Friday, November 25, 2011

Poem from Marge Piercy's AVAILABLE LIGHT edited


For Mourning

I wear grey for mourning , never black.

I mourn in grey,

the sleeted Wind,

The color of Ash.

Death comes in as Fog.


Thursday, November 24, 2011

Blood Dazzler by Patricia Smith

I'm new to poetry. Even with a MA in English Lit, I've somehow managed to more or less avoid poetry. Sure, I've read representative classics from the major literary traditions (in English, not much attention paid to poets who write in anything other than our mother tongue in academia unless you can read and translate from the original.) But contemporary poetry has been as foreign to me as Portuguese.

There were haikus; there were musings with rhythms suggesting lyrics for songs I did not know how to play or sing, but no poems. Poems were precious things for writers of purple prose with inflated egos, all that white spacing wasted on the page, just spit it out.

Then I started a certificate program in poetry, because that's the way bibliotherapy is legitimized these days. I wrote some poems, and felt better, more whole, more myself than after 100 hours of Jungian psychoanalysis.

And I started reading poetry. Reading in fits, armloads from the library, pulling anything that might look interesting off the shelves until the weight was maximum capacity for seeing my way down the stairs.

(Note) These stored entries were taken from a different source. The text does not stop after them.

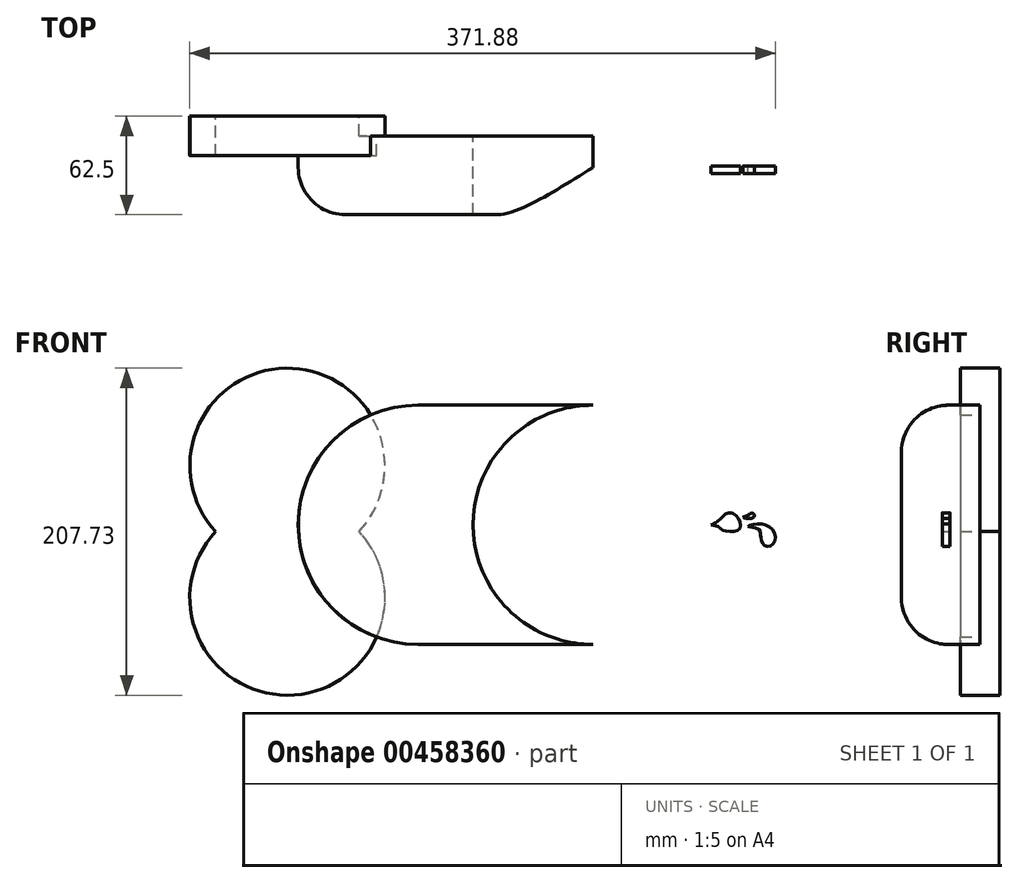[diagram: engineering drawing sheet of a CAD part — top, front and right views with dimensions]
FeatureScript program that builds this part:
annotation { "Feature Type Name" : "Feature", "Feature Type Description" : "" }
export const myFeature = defineFeature(function(context is Context, id is Id, definition is map)
    precondition{}
    {
        {
            var Q0;
            Q0=qCreatedBy(makeId("Front.planeOp"),FACE);
            var sketch = newSketch(context, id + "F0", { "sketchPlane" : qUnion([Q0])});
            skCircle(sketch, "E0", {"center": v(0, 0) * mm, "radius": 76 * mm});
            skCircle(sketch, "E1", {"center": v(111, 0) * mm, "radius": 76 * mm});
            skLineSegment(sketch, "E2", {"start": v(111, 76) * mm, "end": v(0, 76) * mm});
            skLineSegment(sketch, "E3", {"start": v(0, -76) * mm, "end": v(111, -76) * mm});
            skSolve(sketch);
        }
        {
            var Q0;
            Q0=qCreatedBy(makeId("Front.planeOp"),FACE);
            cPlane(context, id + "F1", {"entities" : qUnion([Q0]), "cplaneType" : CPlaneType.OFFSET, "offset" : 19 * mm, "width" : 150 * mm, "height" : 150 * mm});
        }
        {
            var Q0;
            {var subQ0=sQuery(id+"F0.wireOp",EDGE,"E0");var subQ1=makeQuery(id+"F0.imprint","INTERSECT",VERTEX,{"derivedFrom":[subQ0,sQuery(id+"F0.wireOp",EDGE,"E2")]});Q0=makeQuery(id+"F0.imprint","IMPRINT",FACE,{"disambiguationData":[TD([[makeQuery(id+"F0.imprint","IMPRINT",EDGE,{"disambiguationData":[TD([[subQ1,1.0]])],"derivedFrom":subQ0}),1.0]])]});}
            var Q1;
            {var subQ0=sQuery(id+"F0.wireOp",EDGE,"E1");var subQ1=sQuery(id+"F0.wireOp",EDGE,"E0");var subQ2=makeQuery(id+"F0.imprint","INTERSECT",VERTEX,{"disambiguationData":[OD(0.0)],"derivedFrom":[subQ1,subQ0]});Q1=makeQuery(id+"F0.imprint","IMPRINT",FACE,{"disambiguationData":[TD([[makeQuery(id+"F0.imprint","IMPRINT",EDGE,{"disambiguationData":[TD([[subQ2,1.0]])],"derivedFrom":subQ1}),-1.0]])]});}
            var Q2;
            {var subQ0=sQuery(id+"F0.wireOp",EDGE,"E1");var subQ1=sQuery(id+"F0.wireOp",EDGE,"E0");var subQ2=makeQuery(id+"F0.imprint","INTERSECT",VERTEX,{"disambiguationData":[OD(0.0)],"derivedFrom":[subQ1,subQ0]});Q2=makeQuery(id+"F0.imprint","IMPRINT",FACE,{"disambiguationData":[TD([[makeQuery(id+"F0.imprint","IMPRINT",EDGE,{"disambiguationData":[TD([[subQ2,1.0]])],"derivedFrom":subQ1}),1.0]])]});}
            var Q3;
            {var subQ0=sQuery(id+"F0.wireOp",EDGE,"E3");Q3=makeQuery(id+"F0.imprint","IMPRINT",FACE,{"disambiguationData":[TD([[makeQuery(id+"F0.imprint","IMPRINT",EDGE,{"derivedFrom":subQ0}),1.0]])]});}
            var Q4;
            {var subQ0=sQuery(id+"F0.wireOp",EDGE,"E2");Q4=makeQuery(id+"F0.imprint","IMPRINT",FACE,{"disambiguationData":[TD([[makeQuery(id+"F0.imprint","IMPRINT",EDGE,{"derivedFrom":subQ0}),1.0]])]});}
            extrude(context, id + "F2", {"entities" : qUnion([Q0, Q1, Q2, Q3, Q4]), "depth" : 50 * mm, "offsetDistance" : 25 * mm});
        }
        {
            var Q0;
            Q0=qCreatedBy(makeId("Front.planeOp"),FACE);
            var sketch = newSketch(context, id + "F3", { "sketchPlane" : qUnion([Q0])});
            skCircle(sketch, "E4", {"center": v(-82.93, 37.57) * mm, "radius": 61.92 * mm});
            skCircle(sketch, "E5", {"center": v(-82.93, -46.23) * mm, "radius": 62 * mm});
            skSolve(sketch);
        }
        {
            var Q0;
            Q0 = qSketchRegion(id + "F3", true);
            extrude(context, id + "F4", {"entities" : qUnion([Q0]), "operationType" : NewBodyOperationType.ADD, "depth" : 25 * mm, "offsetDistance" : 25 * mm, "symmetric" : true});
        }
        {
            var Q0;
            Q0=makeQuery(id+"F2.opExtrude","CAP_EDGE",EDGE,{"disambiguationData":[OSD([sQuery(id+"F0.wireOp",EDGE,"E0")])],"isStart":false});
            fillet(context, id + "F5", {"entities" : qUnion([Q0]), "radius" : 30 * mm, "tangentPropagation" : true, "allowEdgeOverflow" : false});
        }
        {
            var Q0;
            Q0=makeQuery(id+"F2.opExtrude","CAP_FACE",FACE,{"disambiguationData":[OSD([sQuery(id+"F0.wireOp",EDGE,"E0"),sQuery(id+"F0.wireOp",EDGE,"E1"),sQuery(id+"F0.wireOp",EDGE,"E2"),sQuery(id+"F0.wireOp",EDGE,"E3")])],"isStart":false});
            var sketch = newSketch(context, id + "F6", { "sketchPlane" : qUnion([Q0])});
            skLineSegment(sketch, "E6.bottom", {"start": v(187.67, -0.36) * mm, "end": v(169.29, -0.36) * mm});
            skLineSegment(sketch, "E6.top", {"start": v(187.67, 0.36) * mm, "end": v(169.29, 0.36) * mm});
            skLineSegment(sketch, "E6.left", {"start": v(187.67, -0.36) * mm, "end": v(187.67, 0.36) * mm});
            skLineSegment(sketch, "E6.right", {"start": v(169.29, -0.36) * mm, "end": v(169.29, 0.36) * mm});
            skPoint(sketch, "E6.middle", {"position": v(178.48, 0) * mm});
            skPoint(sketch, "E6.middle.positionSnap0", {"position": v(157, 0) * mm});
            skPoint(sketch, "E6.centerSnap0", {"position": v(157, 0) * mm});
            skSolve(sketch);
        }
        {
            var Q0;
            Q0 = qSketchRegion(id + "F6", true);
            extrude(context, id + "F7", {"entities" : qUnion([Q0]), "operationType" : NewBodyOperationType.REMOVE, "endBound" : BoundingType.THROUGH_ALL, "oppositeDirection" : true, "depth" : 25 * mm, "offsetDistance" : 25 * mm});
        }
        {
            var Q0;
            Q0=qCreatedBy(id+"F1.planeOp",FACE);
            var sketch = newSketch(context, id + "F8", { "sketchPlane" : qUnion([Q0])});
            skFitSpline(sketch, "E7", {"points": [v(186.24, 0) * mm, v(187.8, 0.43) * mm, v(189.84, 2.04) * mm, v(193, 4.3) * mm, v(195.65, 7.27) * mm, v(199.16, 7.5) * mm, v(199.48, 7.34) * mm, v(202.19, 5.7) * mm, v(204.6, 1.1) * mm, v(204.5, -2.17) * mm, v(201.72, -4.07) * mm, v(196.13, -4.1) * mm, v(193.03, -3.17) * mm, v(190.25, -0.88) * mm, v(186.24, 0) * mm]});
            skFitSpline(sketch, "E8", {"points": [v(209.6, -1.15) * mm, v(213.6, 0.4) * mm, v(220.46, 0) * mm, v(225.93, -4.06) * mm, v(226.45, -10.8) * mm, v(223.05, -13.73) * mm, v(219.27, -12.22) * mm, v(217.87, -8.84) * mm, v(217.6, -5.83) * mm, v(216, -2.37) * mm, v(209.6, -1.15) * mm]});
            skFitSpline(sketch, "E9", {"points": [v(206.51, 4.81) * mm, v(209, 5.69) * mm, v(210.71, 7) * mm, v(212.35, 7.35) * mm, v(213.62, 6.19) * mm, v(212.56, 4.4) * mm, v(209, 4.02) * mm, v(206.51, 4.81) * mm]});
            skSolve(sketch);
        }
        {
            var Q0;
            Q0 = qSketchRegion(id + "F8", true);
            extrude(context, id + "F9", {"entities" : qUnion([Q0]), "depth" : 5 * mm, "offsetDistance" : 25 * mm});
        }
    });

And I found BLOOD DAZZLER, poems by Patricia Smith, about Hurricane Katrina. And I don't have words to tell you. Just as we were struck dumb by the travesty, by both man & nature, unable to watch TV coverage without thinking, no this can't be, we woke to find the nightmare played out over weeks and we had to turn it off to get back to our own jobs, our own realities. Because what was happening down there wasn't real, it couldn't be, we couldn't be that inadequate in saving our own; we couldn't be that vulnerable here in the blah blah of blah.

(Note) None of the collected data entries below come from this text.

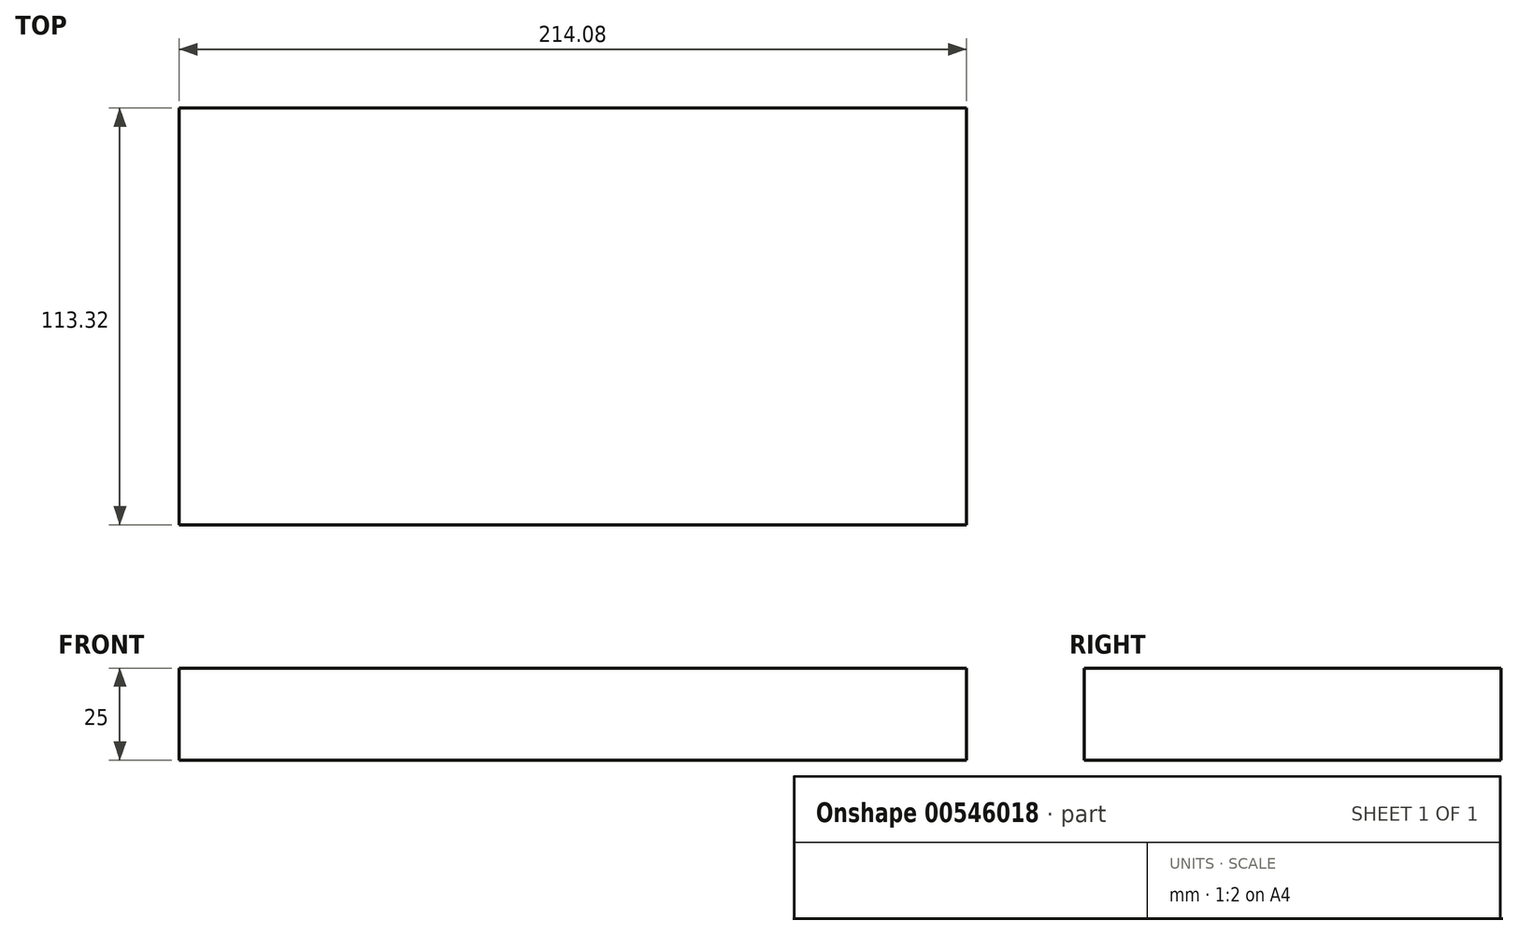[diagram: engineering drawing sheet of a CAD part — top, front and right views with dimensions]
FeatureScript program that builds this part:
annotation { "Feature Type Name" : "Feature", "Feature Type Description" : "" }
export const myFeature = defineFeature(function(context is Context, id is Id, definition is map)
    precondition{}
    {
        {
            var Q0;
            Q0=qCreatedBy(makeId("Top.planeOp"),FACE);
            var sketch = newSketch(context, id + "F0", { "sketchPlane" : qUnion([Q0])});
            skLineSegment(sketch, "E0.bottom", {"start": v(-107.04, 51.7) * mm, "end": v(107.04, 51.7) * mm});
            skLineSegment(sketch, "E0.top", {"start": v(-107.04, -61.62) * mm, "end": v(107.04, -61.62) * mm});
            skLineSegment(sketch, "E0.left", {"start": v(-107.04, 51.7) * mm, "end": v(-107.04, -61.62) * mm});
            skLineSegment(sketch, "E0.right", {"start": v(107.04, 51.7) * mm, "end": v(107.04, -61.62) * mm});
            skPoint(sketch, "E0.middle", {"position": v(0, -4.96) * mm});
            skSolve(sketch);
        }
        {
            var Q0;
            Q0=makeQuery(id+"F0.imprint","IMPRINT",FACE,{"disambiguationData":[TD([[makeQuery(id+"F0.imprint","IMPRINT",EDGE,{"derivedFrom":sQuery(id+"F0.wireOp",EDGE,"E0.bottom")}),-1.0]])]});
            extrude(context, id + "F1", {"entities" : qUnion([Q0]), "depth" : 25 * mm, "offsetDistance" : 25 * mm});
        }
    });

Patricia Smith doesn't get political. Doesn't point fingers, lays no blame, though how can we not? Surely accountability is at hand? Mother Nature can't take all the blame.

Instead, BLOOD DAZZLER is reported. Journalism, a reporter's personal POV and interpretation of events not covered by the media. Quotes from correspondence between officials and counterpoints of the Bushs' day-to-day while the greatest crime of the century was being perpetrated provides insight covertly. We don't have to cry, we don't have to suffer humiliation, we don't have to care. But we do, because Patricia Smith has made the unimaginable accessible? In her poems, we can let our selves feel, just a little, of the horror and recognize, just a little, of the despair. Because frail humans we be, and a little is all our hearts can hold. Our minds take it all in but there's only a little our hearts can hold, providing a little help as part of the larger container needed to hold all the sadness of those who lived to survive a loss that overflows those old worn out levies still.

Tuesday, November 01, 2011

1044 page blockbuster


Neal Stephenson's REAMDE has been occupying most of the past weekend. Fortunately, I was sick in bed and could do little but read which got me through the first 500 pages. In true Stephenson fashion the plot's intensity started early and kept climbing. A bit shoot'em up for my tastes through much of the middle, but that's what sells these days.

On page 791, with major players finally face to face. I'm wondering if it's going to get predictable at this point. I miss the old cyberpunk where new worlds were opened. Cyberthrillers are less interesting and definitely less inspiring.

The stuff about gaming is new for me since I don't play. And, since I rely on fiction for most of my news on politics, the terrorist theme seems timely. Sort of feels like that bit could have been written by any number of bestseller list authors. Reader expectations are hard to satisfy. But, I had hoped for more than a thriller. Still, Stephenson is an excellent craftsman and I intend to sail through the last few hunfred pages.